Beryl Markham’s West with the Night (1942) is an beautifully written memoir that paints a series of powerful portraits of 20th-century Africa. Markham was a woman who boldly worked in male fields—race horse training and aviation—during the early- to mid-1900s. Unlike some memoir, Markham’s prose is eloquent, her imagery rich. West with the Night describes in vivid, suspenseful detail her experiences in eastern Africa, even after she left it. Among other things, this memoir reflects Markham’s love affair with Africa and the many ways that the continent formed her as a child and young adult.
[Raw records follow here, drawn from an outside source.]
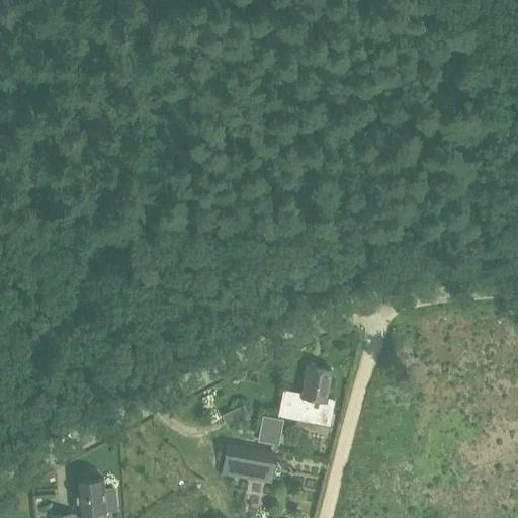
[(308,365),(301,396),(283,392),(279,415),(299,418),(298,424),(313,427),(314,421),(329,424),(333,402),(326,400),(332,370),(308,365)]
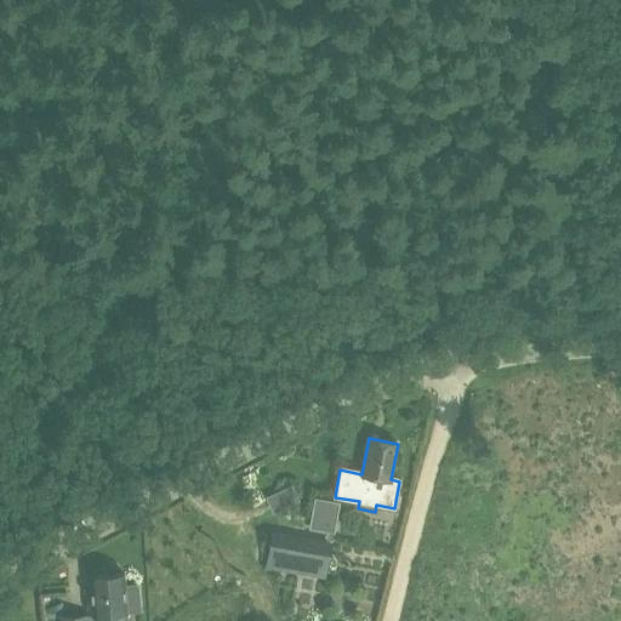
[(352,506),(324,501),(319,534),(347,539),(352,506)]
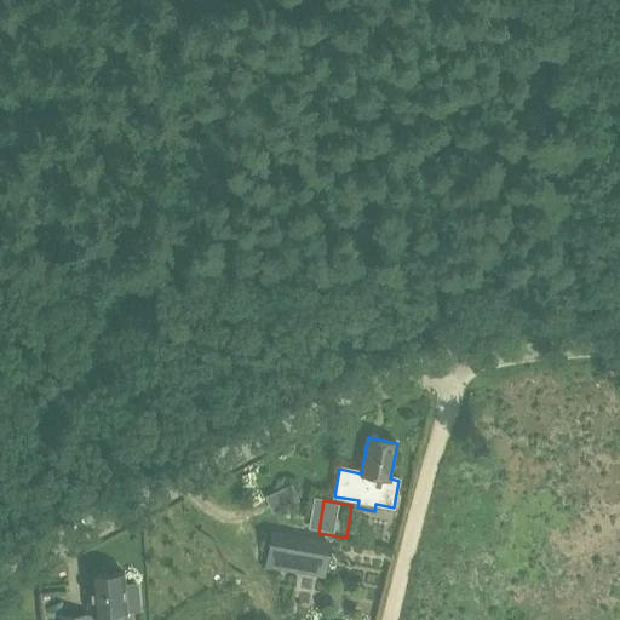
[(264,569),(325,580),(332,545),(271,534),(264,569)]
While she was born in England, Beryl Clutterbuck (Markham) lived most of her childhood in British Kenya, the daughter of a colonial landowner. West with the Night reveals her deep love of Africa and its native people, beginning in childhood. She relays foundational memories—childhood hunts alongside Masai Murani, encounters with lions, solo flights over desolate stretches of unmapped eastern Africa, her time working as a race horse trainer—that also provide snapshots of the Africa she knew. This Africa is wild and untamed, even as it is punctuated by British colonialism. Published in the 1940s, it is not surprising that the language and perspectives of colonialism infuse Markham’s memoir, in ways that may be particularly noticeable and even troubling to modern readers. Be that as it may, her writing is excellent and the Africa she describes is one she honors for its natural, even ancient uniqueness.
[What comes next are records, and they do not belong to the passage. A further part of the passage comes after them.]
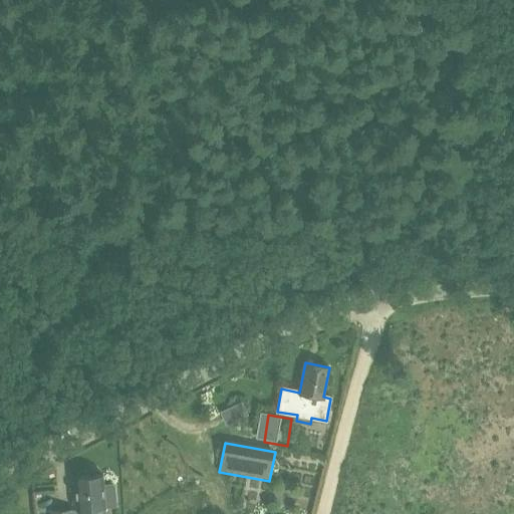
[(76,509),(78,509),(78,513),(105,513),(105,508),(117,507),(115,485),(103,485),(102,475),(73,478),(76,509)]
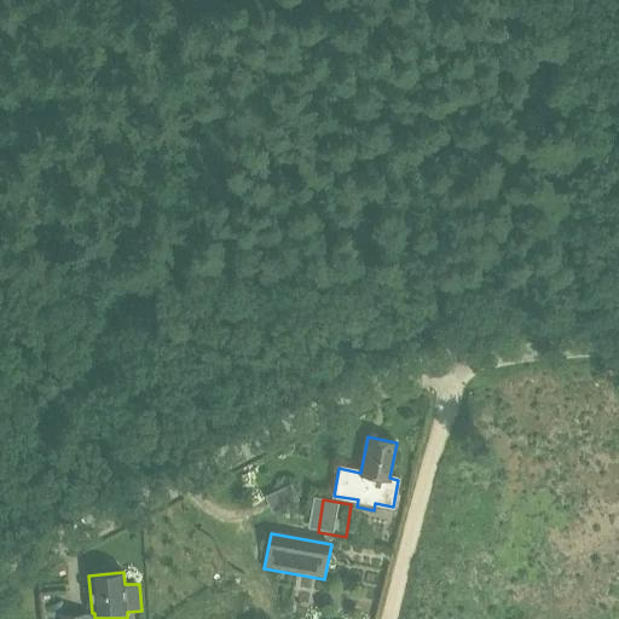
[(353,609),(353,600),(328,600),(328,609),(353,609)]
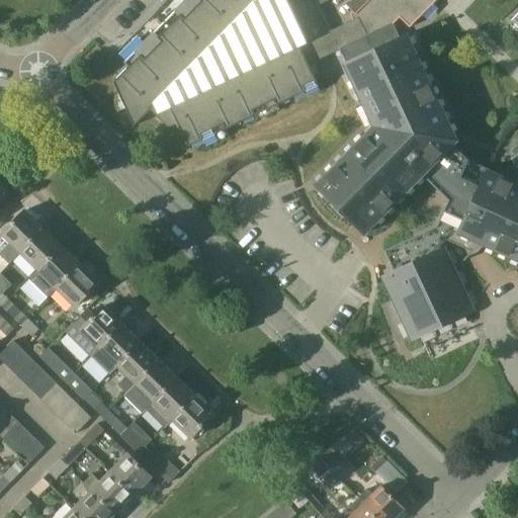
[(114,81),(113,82),(135,125),(151,109),(169,127),(178,123),(188,147),(204,139),(201,134),(224,123),(226,128),(255,114),(253,109),(274,99),(277,104),(307,90),(305,85),(316,80),(309,65),(340,51),(346,63),(400,38),(393,23),(367,34),(359,16),(354,19),(331,30),(319,5),(316,0),(186,0),(124,63),(128,67),(114,81)]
As her memoir progresses, the world of aviation calls her out of Africa and toward the audacious goal of flying west over the Atlantic. That act, flying west with the night, as the first woman to cross the Atlantic alone, is indeed the inspiration for Markham’s memoir; it also gives the book its title. As such, the reader becomes aware that Markham opts to focus on Africa in this memoir because she deems it essential in understanding how and why she determined to take up such a challenge. Her African childhood included no shortage of wild experiences and a deeply sown independence of spirit. Her young adulthood training horses, and later flying planes in eastern African, cemented her unflinching independence. Without these experiences, the memoir suggests, Markham would never have attempted a solo flight across the Atlantic.

West with the Night is exceptionally readable and provides readers with ample opportunity for armchair adventure and travel. If you wish to fly along scouting African elephants or on rescue missions across desolate stretches of eastern Africa, this book will certainly delight. West with the Night is a powerful articulation of one woman’s calling to do something outrageous. It does not dabble into Markham’s personal life beyond the moments that led her to that solo flight. (For that, and there is plenty of it, look to Paula McLain’s fictional Circling the Sun, published in 2015, or Errol Trzebinski’s biography The Lives of Beryl Markham, published in 1993.) West with the Night is, rather, an ode, of sorts, to the places and people, the experiences and challenges, that prepared her to be the first woman to fly solo west across the Atlantic. Thus, it is fascinating and inspiring in subject. It is also beautiful written. In fact, Hemingway famously said of this book (as quoted on the cover of my edition): “Written so well, and marvelously well, that I was completely ashamed of myself as a writer . . . [Markham] can write rings around all of us who consider ourselves as writers . . . It is really a bloody wonderful book.” And it’s true; Markham’s writing stirs her reader’s spirit high above the lands of eastern Africa and the dark water of the Atlantic.


Bibliography:

Markham, Beryl. West with the Night. North Point Press: 2013.


A Few Great Quotes:

“Competitors in conquest have overlooked the vital soul of Africa herself, from which emanates the true resistance to conquest. The soul is not dead, but silent, the wisdom not lacking, but of such simplicity as to be counted non-existent in the tinker’s mind of modern civilization. Africa is of an ancient age and the blood of many of her peoples is as venerable and as chaste as truth” (7).

“Passed years seem safe ones, vanquished ones, while the future lives in a cloud, formidable from a distance. The cloud clears as you enter it” (131).

“A life has to move or it stagnates” (238).

“It is no good telling yourself that one day you will wish you had never made that change; it is no good anticipating regrets. Every tomorrow ought not to resemble every yesterday” (238).